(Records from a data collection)
____________

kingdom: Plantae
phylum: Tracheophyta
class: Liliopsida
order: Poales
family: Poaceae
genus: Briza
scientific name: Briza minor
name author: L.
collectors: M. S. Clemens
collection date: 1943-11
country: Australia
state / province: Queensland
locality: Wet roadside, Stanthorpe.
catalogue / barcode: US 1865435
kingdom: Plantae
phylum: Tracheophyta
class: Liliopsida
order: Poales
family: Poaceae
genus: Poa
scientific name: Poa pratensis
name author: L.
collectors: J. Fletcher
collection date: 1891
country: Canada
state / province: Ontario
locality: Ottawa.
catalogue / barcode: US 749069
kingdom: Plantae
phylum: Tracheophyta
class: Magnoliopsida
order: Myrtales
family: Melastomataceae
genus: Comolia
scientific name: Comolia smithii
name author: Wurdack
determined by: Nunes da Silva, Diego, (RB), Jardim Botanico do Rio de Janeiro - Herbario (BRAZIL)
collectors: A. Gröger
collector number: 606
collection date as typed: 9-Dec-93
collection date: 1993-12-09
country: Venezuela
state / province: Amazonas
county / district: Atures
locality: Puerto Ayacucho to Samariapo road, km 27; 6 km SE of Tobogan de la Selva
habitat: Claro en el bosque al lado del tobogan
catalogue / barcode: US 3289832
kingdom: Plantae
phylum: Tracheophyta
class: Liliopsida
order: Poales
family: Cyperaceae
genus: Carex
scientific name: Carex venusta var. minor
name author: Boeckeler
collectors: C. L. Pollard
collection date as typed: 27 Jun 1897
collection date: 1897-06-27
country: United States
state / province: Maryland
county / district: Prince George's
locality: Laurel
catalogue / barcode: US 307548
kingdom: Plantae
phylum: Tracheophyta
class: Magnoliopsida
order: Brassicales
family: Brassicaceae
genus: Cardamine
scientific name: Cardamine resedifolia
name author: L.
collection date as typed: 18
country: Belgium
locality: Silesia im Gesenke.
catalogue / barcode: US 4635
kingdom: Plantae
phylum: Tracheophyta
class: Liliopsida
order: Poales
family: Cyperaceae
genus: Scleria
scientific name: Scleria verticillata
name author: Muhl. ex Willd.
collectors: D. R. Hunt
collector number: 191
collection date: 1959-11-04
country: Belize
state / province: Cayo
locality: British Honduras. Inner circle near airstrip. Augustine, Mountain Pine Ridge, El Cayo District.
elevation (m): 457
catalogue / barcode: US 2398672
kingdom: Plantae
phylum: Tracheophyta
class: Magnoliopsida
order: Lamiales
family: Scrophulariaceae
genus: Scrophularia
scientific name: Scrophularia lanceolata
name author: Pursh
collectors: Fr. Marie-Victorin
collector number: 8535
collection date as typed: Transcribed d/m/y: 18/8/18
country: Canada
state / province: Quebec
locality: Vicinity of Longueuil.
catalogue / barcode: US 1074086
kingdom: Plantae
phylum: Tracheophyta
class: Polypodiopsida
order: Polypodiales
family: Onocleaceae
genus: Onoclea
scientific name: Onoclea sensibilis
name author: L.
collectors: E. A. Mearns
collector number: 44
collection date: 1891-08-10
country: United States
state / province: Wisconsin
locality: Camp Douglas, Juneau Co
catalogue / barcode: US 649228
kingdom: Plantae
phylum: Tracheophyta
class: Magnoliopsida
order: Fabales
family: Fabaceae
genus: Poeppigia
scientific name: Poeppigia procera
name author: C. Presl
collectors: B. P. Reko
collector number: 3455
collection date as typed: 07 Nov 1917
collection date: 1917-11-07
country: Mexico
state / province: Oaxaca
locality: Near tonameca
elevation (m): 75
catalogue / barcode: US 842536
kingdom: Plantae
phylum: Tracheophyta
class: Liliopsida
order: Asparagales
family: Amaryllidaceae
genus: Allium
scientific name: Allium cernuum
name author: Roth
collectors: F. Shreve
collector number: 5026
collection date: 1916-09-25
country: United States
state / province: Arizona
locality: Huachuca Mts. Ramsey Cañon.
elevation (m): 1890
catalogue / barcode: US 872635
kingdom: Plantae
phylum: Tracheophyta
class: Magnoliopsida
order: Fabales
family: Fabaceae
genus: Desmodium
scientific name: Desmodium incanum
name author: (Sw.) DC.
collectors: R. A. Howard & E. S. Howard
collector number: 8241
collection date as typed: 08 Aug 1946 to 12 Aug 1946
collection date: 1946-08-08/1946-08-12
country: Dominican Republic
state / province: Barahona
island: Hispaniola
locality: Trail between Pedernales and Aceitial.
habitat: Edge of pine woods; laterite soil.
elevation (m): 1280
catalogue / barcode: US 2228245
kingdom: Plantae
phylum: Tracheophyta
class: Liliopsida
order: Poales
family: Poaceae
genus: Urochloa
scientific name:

____________

● Stated exercise
Update the entries from the line with "scientific name: Cardamine resedifolia" to the line with "state / province: Cayo" by changing "locality" to "site", and leave all else as it is.

● Full output
scientific name: Cardamine resedifolia
name author: L.
collection date as typed: 18
country: Belgium
site: Silesia im Gesenke.
catalogue / barcode: US 4635
kingdom: Plantae
phylum: Tracheophyta
class: Liliopsida
order: Poales
family: Cyperaceae
genus: Scleria
scientific name: Scleria verticillata
name author: Muhl. ex Willd.
collectors: D. R. Hunt
collector number: 191
collection date: 1959-11-04
country: Belize
state / province: Cayo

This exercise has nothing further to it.